#### ABOUT THIS EXERCISE:
Extract every entry below and reproduce each line verbatim.

[Chart comprehension data]
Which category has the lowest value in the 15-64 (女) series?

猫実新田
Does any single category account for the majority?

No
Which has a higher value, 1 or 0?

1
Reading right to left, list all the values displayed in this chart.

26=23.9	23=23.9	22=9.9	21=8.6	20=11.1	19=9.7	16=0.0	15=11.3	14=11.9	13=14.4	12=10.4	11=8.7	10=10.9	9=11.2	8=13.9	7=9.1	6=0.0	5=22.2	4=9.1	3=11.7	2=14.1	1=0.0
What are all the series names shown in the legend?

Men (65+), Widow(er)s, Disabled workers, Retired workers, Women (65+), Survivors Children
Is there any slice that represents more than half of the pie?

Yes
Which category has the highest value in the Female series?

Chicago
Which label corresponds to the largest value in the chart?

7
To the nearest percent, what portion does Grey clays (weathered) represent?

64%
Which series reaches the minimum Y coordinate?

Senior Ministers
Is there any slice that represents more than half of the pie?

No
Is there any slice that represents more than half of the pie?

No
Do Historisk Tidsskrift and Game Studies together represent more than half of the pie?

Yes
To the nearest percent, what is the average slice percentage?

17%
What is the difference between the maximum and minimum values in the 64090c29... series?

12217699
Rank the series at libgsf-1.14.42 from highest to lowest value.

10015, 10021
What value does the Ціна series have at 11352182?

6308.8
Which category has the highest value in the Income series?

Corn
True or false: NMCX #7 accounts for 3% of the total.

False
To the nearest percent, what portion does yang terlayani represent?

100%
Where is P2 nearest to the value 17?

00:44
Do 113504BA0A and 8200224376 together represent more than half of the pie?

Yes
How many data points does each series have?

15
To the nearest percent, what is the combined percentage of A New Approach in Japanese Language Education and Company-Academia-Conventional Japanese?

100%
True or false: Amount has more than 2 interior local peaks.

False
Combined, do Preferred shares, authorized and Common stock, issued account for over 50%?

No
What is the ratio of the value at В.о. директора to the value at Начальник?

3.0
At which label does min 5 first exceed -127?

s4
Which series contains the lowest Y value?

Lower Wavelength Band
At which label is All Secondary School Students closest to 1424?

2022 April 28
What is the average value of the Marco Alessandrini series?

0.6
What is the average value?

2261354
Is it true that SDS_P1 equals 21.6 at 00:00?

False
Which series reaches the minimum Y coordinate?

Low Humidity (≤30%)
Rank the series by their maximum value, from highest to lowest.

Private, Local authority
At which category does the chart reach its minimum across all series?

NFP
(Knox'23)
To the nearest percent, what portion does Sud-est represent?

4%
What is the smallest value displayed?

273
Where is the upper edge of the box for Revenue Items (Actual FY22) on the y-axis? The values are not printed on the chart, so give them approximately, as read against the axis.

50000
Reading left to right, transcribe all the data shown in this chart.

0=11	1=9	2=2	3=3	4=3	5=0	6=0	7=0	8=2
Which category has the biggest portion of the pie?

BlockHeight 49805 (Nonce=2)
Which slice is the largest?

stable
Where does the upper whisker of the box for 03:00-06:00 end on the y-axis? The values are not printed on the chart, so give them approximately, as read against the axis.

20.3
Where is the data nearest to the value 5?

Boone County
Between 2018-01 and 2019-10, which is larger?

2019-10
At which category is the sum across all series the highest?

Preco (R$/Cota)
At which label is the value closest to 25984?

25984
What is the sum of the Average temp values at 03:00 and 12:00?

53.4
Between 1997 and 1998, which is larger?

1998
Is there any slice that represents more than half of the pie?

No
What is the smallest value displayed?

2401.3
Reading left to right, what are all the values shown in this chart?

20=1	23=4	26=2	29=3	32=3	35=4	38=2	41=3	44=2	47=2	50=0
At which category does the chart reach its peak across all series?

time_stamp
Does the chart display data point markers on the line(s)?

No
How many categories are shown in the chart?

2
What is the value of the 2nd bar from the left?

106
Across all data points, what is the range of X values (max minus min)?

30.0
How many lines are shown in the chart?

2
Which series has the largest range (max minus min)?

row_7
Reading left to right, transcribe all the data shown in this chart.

#### ANSWER TO THIS PROBLEM:
Which category has the lowest value in the 15-64 (女) series?

猫実新田
Does any single category account for the majority?

No
Which has a higher value, 1 or 0?

1
Reading right to left, list all the values displayed in this chart.

26=23.9	23=23.9	22=9.9	21=8.6	20=11.1	19=9.7	16=0.0	15=11.3	14=11.9	13=14.4	12=10.4	11=8.7	10=10.9	9=11.2	8=13.9	7=9.1	6=0.0	5=22.2	4=9.1	3=11.7	2=14.1	1=0.0
What are all the series names shown in the legend?

Men (65+), Widow(er)s, Disabled workers, Retired workers, Women (65+), Survivors Children
Is there any slice that represents more than half of the pie?

Yes
Which category has the highest value in the Female series?

Chicago
Which label corresponds to the largest value in the chart?

7
To the nearest percent, what portion does Grey clays (weathered) represent?

64%
Which series reaches the minimum Y coordinate?

Senior Ministers
Is there any slice that represents more than half of the pie?

No
Is there any slice that represents more than half of the pie?

No
Do Historisk Tidsskrift and Game Studies together represent more than half of the pie?

Yes
To the nearest percent, what is the average slice percentage?

17%
What is the difference between the maximum and minimum values in the 64090c29... series?

12217699
Rank the series at libgsf-1.14.42 from highest to lowest value.

10015, 10021
What value does the Ціна series have at 11352182?

6308.8
Which category has the highest value in the Income series?

Corn
True or false: NMCX #7 accounts for 3% of the total.

False
To the nearest percent, what portion does yang terlayani represent?

100%
Where is P2 nearest to the value 17?

00:44
Do 113504BA0A and 8200224376 together represent more than half of the pie?

Yes
How many data points does each series have?

15
To the nearest percent, what is the combined percentage of A New Approach in Japanese Language Education and Company-Academia-Conventional Japanese?

100%
True or false: Amount has more than 2 interior local peaks.

False
Combined, do Preferred shares, authorized and Common stock, issued account for over 50%?

No
What is the ratio of the value at В.о. директора to the value at Начальник?

3.0
At which label does min 5 first exceed -127?

s4
Which series contains the lowest Y value?

Lower Wavelength Band
At which label is All Secondary School Students closest to 1424?

2022 April 28
What is the average value of the Marco Alessandrini series?

0.6
What is the average value?

2261354
Is it true that SDS_P1 equals 21.6 at 00:00?

False
Which series reaches the minimum Y coordinate?

Low Humidity (≤30%)
Rank the series by their maximum value, from highest to lowest.

Private, Local authority
At which category does the chart reach its minimum across all series?

NFP
(Knox'23)
To the nearest percent, what portion does Sud-est represent?

4%
What is the smallest value displayed?

273
Where is the upper edge of the box for Revenue Items (Actual FY22) on the y-axis? The values are not printed on the chart, so give them approximately, as read against the axis.

50000
Reading left to right, transcribe all the data shown in this chart.

0=11	1=9	2=2	3=3	4=3	5=0	6=0	7=0	8=2
Which category has the biggest portion of the pie?

BlockHeight 49805 (Nonce=2)
Which slice is the largest?

stable
Where does the upper whisker of the box for 03:00-06:00 end on the y-axis? The values are not printed on the chart, so give them approximately, as read against the axis.

20.3
Where is the data nearest to the value 5?

Boone County
Between 2018-01 and 2019-10, which is larger?

2019-10
At which category is the sum across all series the highest?

Preco (R$/Cota)
At which label is the value closest to 25984?

25984
What is the sum of the Average temp values at 03:00 and 12:00?

53.4
Between 1997 and 1998, which is larger?

1998
Is there any slice that represents more than half of the pie?

No
What is the smallest value displayed?

2401.3
Reading left to right, what are all the values shown in this chart?

20=1	23=4	26=2	29=3	32=3	35=4	38=2	41=3	44=2	47=2	50=0
At which category does the chart reach its peak across all series?

time_stamp
Does the chart display data point markers on the line(s)?

No
How many categories are shown in the chart?

2
What is the value of the 2nd bar from the left?

106
Across all data points, what is the range of X values (max minus min)?

30.0
How many lines are shown in the chart?

2
Which series has the largest range (max minus min)?

row_7
Reading left to right, transcribe all the data shown in this chart.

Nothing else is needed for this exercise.